DATASET EXTRACT
************

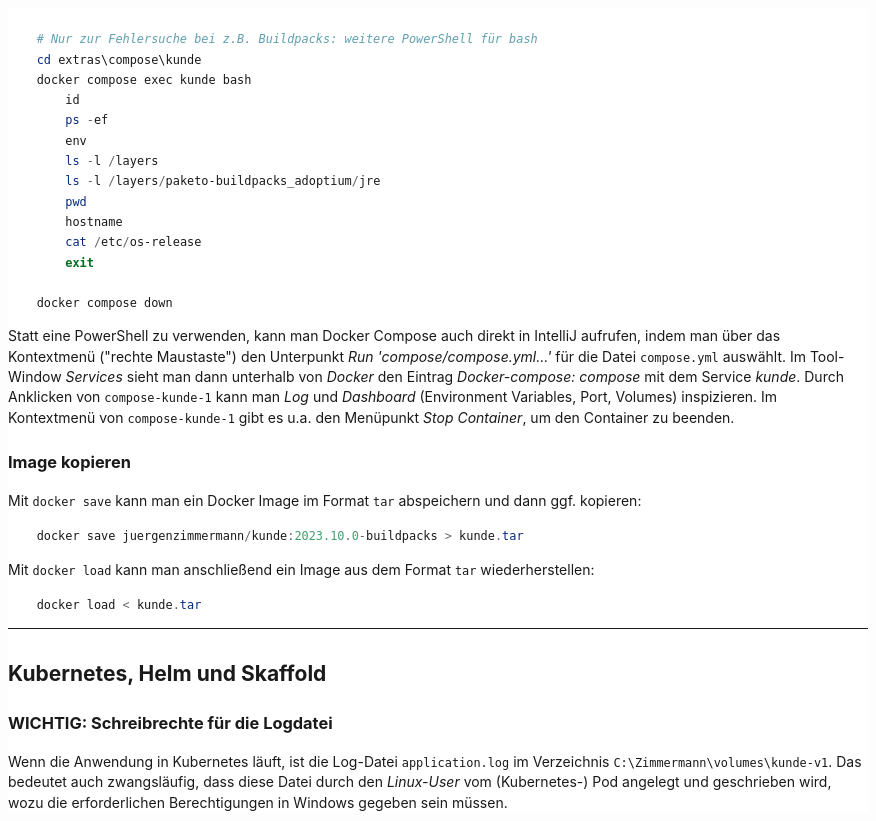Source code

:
 ```powershell

    # Nur zur Fehlersuche bei z.B. Buildpacks: weitere PowerShell für bash
    cd extras\compose\kunde
    docker compose exec kunde bash
        id
        ps -ef
        env
        ls -l /layers
        ls -l /layers/paketo-buildpacks_adoptium/jre
        pwd
        hostname
        cat /etc/os-release
        exit

    docker compose down
```

Statt eine PowerShell zu verwenden, kann man Docker Compose auch direkt in
IntelliJ aufrufen, indem man über das Kontextmenü ("rechte Maustaste") den
Unterpunkt _Run 'compose/compose.yml...'_ für die Datei `compose.yml` auswählt.
Im Tool-Window _Services_ sieht man dann unterhalb von _Docker_ den Eintrag
_Docker-compose: compose_ mit dem Service _kunde_. Durch Anklicken von
`compose-kunde-1` kann man _Log_ und _Dashboard_ (Environment Variables,
Port, Volumes) inspizieren. Im Kontextmenü von `compose-kunde-1` gibt es u.a.
den Menüpunkt _Stop Container_, um den Container zu beenden.

### Image kopieren

Mit `docker save` kann man ein Docker Image im Format `tar` abspeichern und
dann ggf. kopieren:

```powershell
    docker save juergenzimmermann/kunde:2023.10.0-buildpacks > kunde.tar
```

Mit `docker load` kann man anschließend ein Image aus dem Format `tar`
wiederherstellen:

```powershell
    docker load < kunde.tar
```

---

## Kubernetes, Helm und Skaffold

### WICHTIG: Schreibrechte für die Logdatei

Wenn die Anwendung in Kubernetes läuft, ist die Log-Datei `application.log` im
Verzeichnis `C:\Zimmermann\volumes\kunde-v1`. Das bedeutet auch zwangsläufig,
dass diese Datei durch den _Linux-User_ vom (Kubernetes-) Pod angelegt und
geschrieben wird, wozu die erforderlichen Berechtigungen in Windows gegeben
sein müssen.

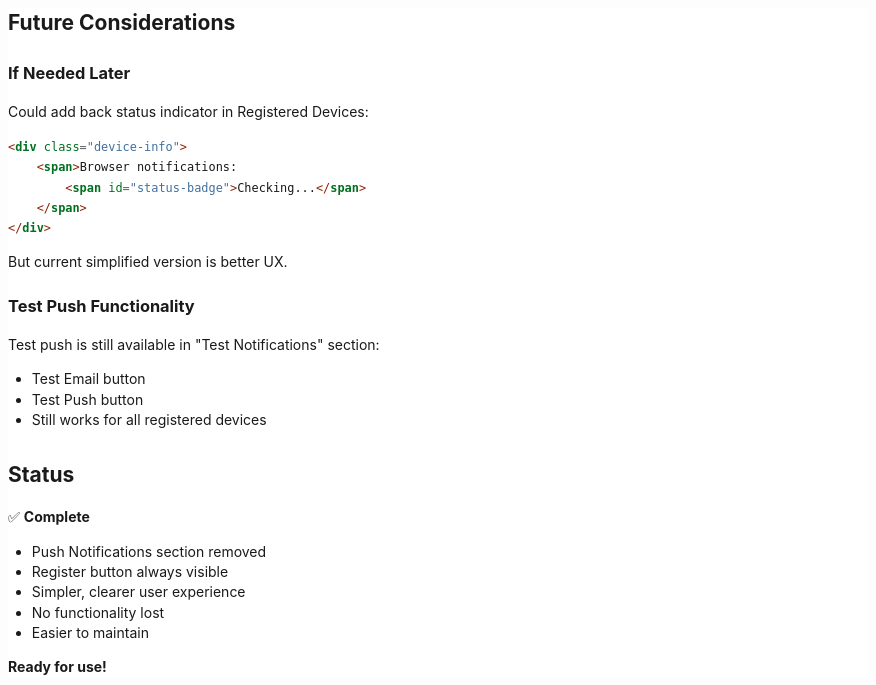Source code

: ## Future Considerations

### If Needed Later
Could add back status indicator in Registered Devices:
```html
<div class="device-info">
    <span>Browser notifications: 
        <span id="status-badge">Checking...</span>
    </span>
</div>
```

But current simplified version is better UX.

### Test Push Functionality
Test push is still available in "Test Notifications" section:
- Test Email button
- Test Push button
- Still works for all registered devices

## Status

✅ **Complete**
- Push Notifications section removed
- Register button always visible
- Simpler, clearer user experience
- No functionality lost
- Easier to maintain

**Ready for use!**
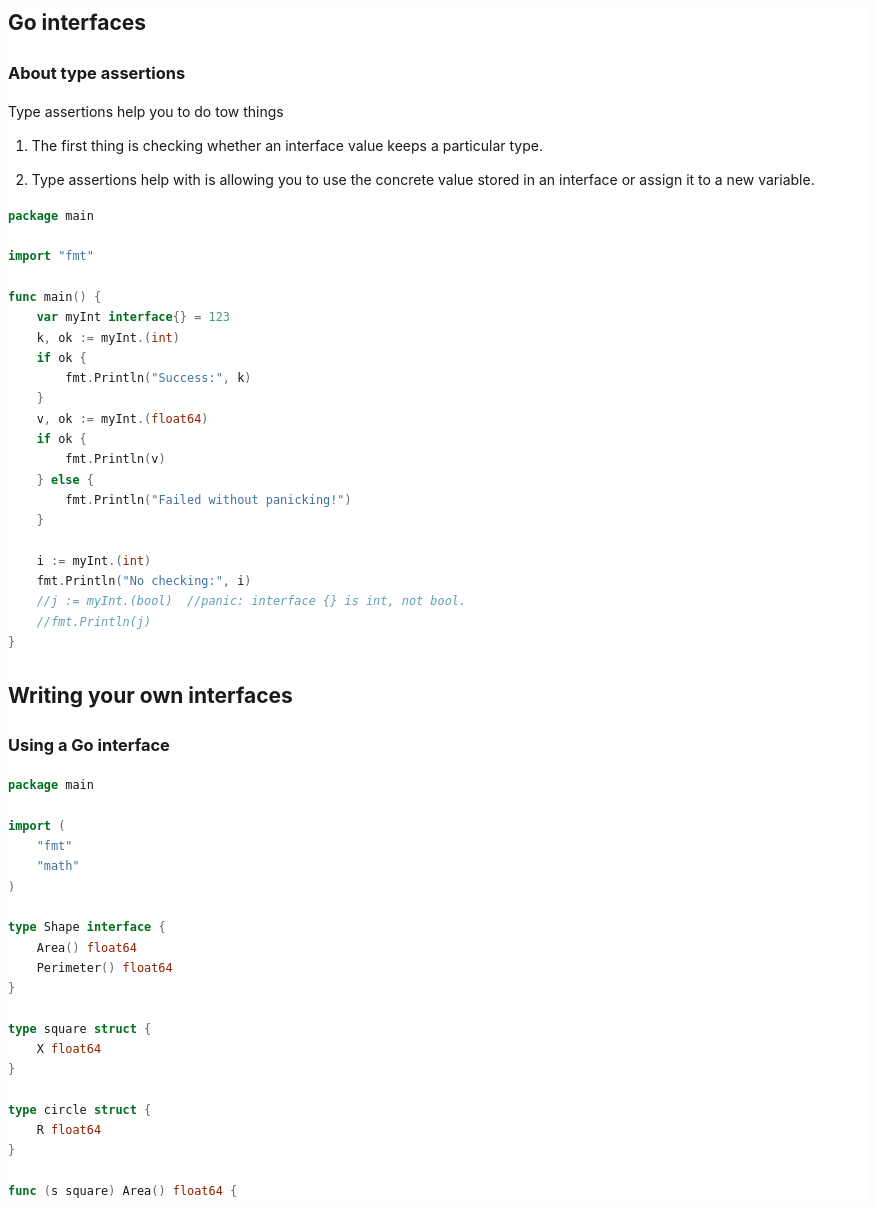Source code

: 

## Go interfaces

### About type assertions

Type assertions help you to do tow things

1. The first thing is checking whether an interface value keeps a particular type.

2. Type assertions help with is allowing you to use the concrete value stored in an interface or assign it to a new variable. 

```GO
package main

import "fmt"

func main() {
	var myInt interface{} = 123
	k, ok := myInt.(int)
	if ok {
		fmt.Println("Success:", k)
	}
	v, ok := myInt.(float64)
	if ok {
		fmt.Println(v)
	} else {
		fmt.Println("Failed without panicking!")
	}

	i := myInt.(int)
	fmt.Println("No checking:", i)
    //j := myInt.(bool)  //panic: interface {} is int, not bool.
	//fmt.Println(j)
}
```



## Writing your own interfaces

### Using a Go interface

```go
package main

import (
	"fmt"
	"math"
)

type Shape interface {
	Area() float64
	Perimeter() float64
}

type square struct {
	X float64
}

type circle struct {
	R float64
}

func (s square) Area() float64 {
```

************

WORK REQUEST
Give back, exactly as written, the lines from the top of the material above to the line containing "Durch Anklicken von", both included; skip every picture.

EXPECTED OUTPUT
Source code

:
 ```powershell

    # Nur zur Fehlersuche bei z.B. Buildpacks: weitere PowerShell für bash
    cd extras\compose\kunde
    docker compose exec kunde bash
        id
        ps -ef
        env
        ls -l /layers
        ls -l /layers/paketo-buildpacks_adoptium/jre
        pwd
        hostname
        cat /etc/os-release
        exit

    docker compose down
```

Statt eine PowerShell zu verwenden, kann man Docker Compose auch direkt in
IntelliJ aufrufen, indem man über das Kontextmenü ("rechte Maustaste") den
Unterpunkt _Run 'compose/compose.yml...'_ für die Datei `compose.yml` auswählt.
Im Tool-Window _Services_ sieht man dann unterhalb von _Docker_ den Eintrag
_Docker-compose: compose_ mit dem Service _kunde_. Durch Anklicken von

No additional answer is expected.